• **What you need to do**:
Return the lines below in which the string "depth" occurs.

• **Task input**:

☆ ☆ ☆ ☆ ☆

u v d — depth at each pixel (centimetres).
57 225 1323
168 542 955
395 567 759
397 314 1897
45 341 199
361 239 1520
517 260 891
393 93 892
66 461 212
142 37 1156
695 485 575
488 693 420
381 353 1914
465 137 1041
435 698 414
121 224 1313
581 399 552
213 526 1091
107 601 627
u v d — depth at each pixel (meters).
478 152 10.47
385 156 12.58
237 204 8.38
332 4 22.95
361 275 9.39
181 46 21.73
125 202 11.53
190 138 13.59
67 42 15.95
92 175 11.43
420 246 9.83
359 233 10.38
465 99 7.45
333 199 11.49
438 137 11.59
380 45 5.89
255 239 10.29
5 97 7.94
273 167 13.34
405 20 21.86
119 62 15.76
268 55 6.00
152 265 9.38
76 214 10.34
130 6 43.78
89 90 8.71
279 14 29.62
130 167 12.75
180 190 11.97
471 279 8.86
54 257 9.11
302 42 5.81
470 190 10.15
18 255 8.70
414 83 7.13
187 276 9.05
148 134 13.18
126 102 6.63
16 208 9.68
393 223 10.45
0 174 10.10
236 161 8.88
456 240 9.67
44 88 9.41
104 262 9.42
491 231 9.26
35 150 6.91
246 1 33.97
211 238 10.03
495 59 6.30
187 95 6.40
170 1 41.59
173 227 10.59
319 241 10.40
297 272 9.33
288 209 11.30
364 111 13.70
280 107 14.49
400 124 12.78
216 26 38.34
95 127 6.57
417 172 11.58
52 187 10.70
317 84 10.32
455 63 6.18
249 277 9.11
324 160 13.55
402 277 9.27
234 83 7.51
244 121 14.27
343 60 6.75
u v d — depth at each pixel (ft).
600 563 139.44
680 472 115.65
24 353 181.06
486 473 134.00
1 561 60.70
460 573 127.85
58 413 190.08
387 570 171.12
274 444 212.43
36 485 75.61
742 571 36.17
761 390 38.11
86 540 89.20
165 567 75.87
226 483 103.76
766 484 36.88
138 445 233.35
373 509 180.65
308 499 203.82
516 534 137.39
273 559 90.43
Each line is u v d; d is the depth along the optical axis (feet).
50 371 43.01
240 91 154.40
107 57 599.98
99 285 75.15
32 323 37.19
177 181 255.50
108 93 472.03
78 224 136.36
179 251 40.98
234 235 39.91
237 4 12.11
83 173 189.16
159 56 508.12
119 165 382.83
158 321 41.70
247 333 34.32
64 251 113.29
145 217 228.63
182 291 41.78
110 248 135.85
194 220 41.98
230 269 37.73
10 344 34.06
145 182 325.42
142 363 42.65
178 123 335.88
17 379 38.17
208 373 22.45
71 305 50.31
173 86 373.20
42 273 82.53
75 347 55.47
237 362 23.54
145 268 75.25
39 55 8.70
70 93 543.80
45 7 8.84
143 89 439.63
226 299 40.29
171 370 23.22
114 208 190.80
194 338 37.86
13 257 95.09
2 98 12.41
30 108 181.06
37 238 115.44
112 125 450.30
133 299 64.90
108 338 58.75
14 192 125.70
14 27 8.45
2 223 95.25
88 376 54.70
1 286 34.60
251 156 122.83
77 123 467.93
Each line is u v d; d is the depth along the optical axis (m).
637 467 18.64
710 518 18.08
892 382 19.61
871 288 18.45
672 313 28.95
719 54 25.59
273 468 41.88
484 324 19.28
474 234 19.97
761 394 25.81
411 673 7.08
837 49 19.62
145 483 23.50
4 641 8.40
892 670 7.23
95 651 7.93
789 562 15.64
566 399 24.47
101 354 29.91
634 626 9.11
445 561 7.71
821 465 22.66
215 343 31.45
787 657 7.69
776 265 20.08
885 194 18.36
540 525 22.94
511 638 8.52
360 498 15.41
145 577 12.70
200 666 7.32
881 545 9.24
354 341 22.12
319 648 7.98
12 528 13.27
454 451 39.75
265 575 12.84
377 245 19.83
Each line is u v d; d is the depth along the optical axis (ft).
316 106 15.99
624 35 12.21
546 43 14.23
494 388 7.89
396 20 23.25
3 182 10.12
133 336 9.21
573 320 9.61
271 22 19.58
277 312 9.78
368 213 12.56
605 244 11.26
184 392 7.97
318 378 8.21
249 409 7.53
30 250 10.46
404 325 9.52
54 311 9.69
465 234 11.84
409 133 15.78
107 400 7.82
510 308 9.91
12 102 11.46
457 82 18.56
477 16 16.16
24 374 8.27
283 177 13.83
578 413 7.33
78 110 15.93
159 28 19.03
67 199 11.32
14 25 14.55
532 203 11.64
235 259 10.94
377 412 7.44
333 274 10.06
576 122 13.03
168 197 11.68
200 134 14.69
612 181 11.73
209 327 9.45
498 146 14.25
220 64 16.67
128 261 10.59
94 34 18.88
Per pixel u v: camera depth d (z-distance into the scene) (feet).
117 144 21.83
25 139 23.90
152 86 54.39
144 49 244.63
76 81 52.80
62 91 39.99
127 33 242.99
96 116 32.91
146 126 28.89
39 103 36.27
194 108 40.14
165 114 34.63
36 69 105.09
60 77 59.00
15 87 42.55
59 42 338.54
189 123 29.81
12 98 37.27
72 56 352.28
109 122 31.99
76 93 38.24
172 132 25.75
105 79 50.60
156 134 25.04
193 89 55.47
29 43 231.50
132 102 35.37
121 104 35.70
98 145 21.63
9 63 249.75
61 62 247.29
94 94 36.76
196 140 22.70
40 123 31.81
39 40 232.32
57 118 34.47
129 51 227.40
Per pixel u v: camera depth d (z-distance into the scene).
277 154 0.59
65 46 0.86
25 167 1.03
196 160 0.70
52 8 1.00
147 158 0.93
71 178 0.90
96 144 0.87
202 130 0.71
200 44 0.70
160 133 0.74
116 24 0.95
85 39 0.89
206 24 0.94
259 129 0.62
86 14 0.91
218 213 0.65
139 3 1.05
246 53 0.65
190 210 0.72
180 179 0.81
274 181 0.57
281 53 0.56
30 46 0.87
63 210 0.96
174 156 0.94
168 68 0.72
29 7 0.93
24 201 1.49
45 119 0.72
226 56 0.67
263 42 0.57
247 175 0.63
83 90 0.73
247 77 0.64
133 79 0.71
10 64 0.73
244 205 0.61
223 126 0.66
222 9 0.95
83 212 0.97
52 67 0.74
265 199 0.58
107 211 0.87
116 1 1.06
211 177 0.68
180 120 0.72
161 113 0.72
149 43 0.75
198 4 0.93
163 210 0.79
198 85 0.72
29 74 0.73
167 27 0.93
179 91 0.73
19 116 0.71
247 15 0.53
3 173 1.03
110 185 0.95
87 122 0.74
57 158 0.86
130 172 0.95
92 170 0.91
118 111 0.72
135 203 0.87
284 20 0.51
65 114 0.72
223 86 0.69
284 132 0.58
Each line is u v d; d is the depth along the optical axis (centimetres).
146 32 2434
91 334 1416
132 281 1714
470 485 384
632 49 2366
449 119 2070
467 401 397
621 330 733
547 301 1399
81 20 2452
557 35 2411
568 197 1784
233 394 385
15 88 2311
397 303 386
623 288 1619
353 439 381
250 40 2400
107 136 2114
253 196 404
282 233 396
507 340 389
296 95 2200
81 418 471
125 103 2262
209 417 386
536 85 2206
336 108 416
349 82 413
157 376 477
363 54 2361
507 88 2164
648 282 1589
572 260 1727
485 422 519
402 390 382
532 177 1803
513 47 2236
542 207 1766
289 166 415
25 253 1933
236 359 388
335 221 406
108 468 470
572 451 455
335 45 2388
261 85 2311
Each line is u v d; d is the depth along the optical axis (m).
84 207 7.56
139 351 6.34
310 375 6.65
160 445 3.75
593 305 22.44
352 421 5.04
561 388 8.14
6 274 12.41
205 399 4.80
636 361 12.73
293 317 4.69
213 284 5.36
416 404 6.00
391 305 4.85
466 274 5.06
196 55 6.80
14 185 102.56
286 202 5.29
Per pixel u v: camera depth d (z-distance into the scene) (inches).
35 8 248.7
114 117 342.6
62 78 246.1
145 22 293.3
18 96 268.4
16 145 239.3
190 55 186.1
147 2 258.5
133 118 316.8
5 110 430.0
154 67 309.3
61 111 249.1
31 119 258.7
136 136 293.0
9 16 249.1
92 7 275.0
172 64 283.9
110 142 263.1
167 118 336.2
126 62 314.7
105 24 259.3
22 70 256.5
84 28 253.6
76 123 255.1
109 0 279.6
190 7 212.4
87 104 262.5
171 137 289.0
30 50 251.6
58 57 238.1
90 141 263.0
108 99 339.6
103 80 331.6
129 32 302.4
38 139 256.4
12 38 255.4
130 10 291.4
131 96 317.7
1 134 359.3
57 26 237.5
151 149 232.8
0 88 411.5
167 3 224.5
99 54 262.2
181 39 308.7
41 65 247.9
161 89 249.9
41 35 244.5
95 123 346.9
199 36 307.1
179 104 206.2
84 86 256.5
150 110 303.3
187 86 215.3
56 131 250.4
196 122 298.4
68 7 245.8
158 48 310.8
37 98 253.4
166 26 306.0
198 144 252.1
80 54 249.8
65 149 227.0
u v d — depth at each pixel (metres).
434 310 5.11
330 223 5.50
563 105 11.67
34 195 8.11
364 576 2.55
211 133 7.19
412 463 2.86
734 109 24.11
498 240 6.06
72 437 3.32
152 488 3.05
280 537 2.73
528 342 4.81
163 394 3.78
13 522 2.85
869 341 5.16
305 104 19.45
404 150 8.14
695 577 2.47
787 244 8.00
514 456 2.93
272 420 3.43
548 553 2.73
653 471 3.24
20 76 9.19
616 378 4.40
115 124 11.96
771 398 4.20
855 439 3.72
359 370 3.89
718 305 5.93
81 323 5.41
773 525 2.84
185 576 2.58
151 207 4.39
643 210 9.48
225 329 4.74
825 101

☆ ☆ ☆ ☆ ☆

• **Output below**:
u v d — depth at each pixel (centimetres).
u v d — depth at each pixel (meters).
u v d — depth at each pixel (ft).
Each line is u v d; d is the depth along the optical axis (feet).
Each line is u v d; d is the depth along the optical axis (m).
Each line is u v d; d is the depth along the optical axis (ft).
Per pixel u v: camera depth d (z-distance into the scene) (feet).
Per pixel u v: camera depth d (z-distance into the scene).
Each line is u v d; d is the depth along the optical axis (centimetres).
Each line is u v d; d is the depth along the optical axis (m).
Per pixel u v: camera depth d (z-distance into the scene) (inches).
u v d — depth at each pixel (metres).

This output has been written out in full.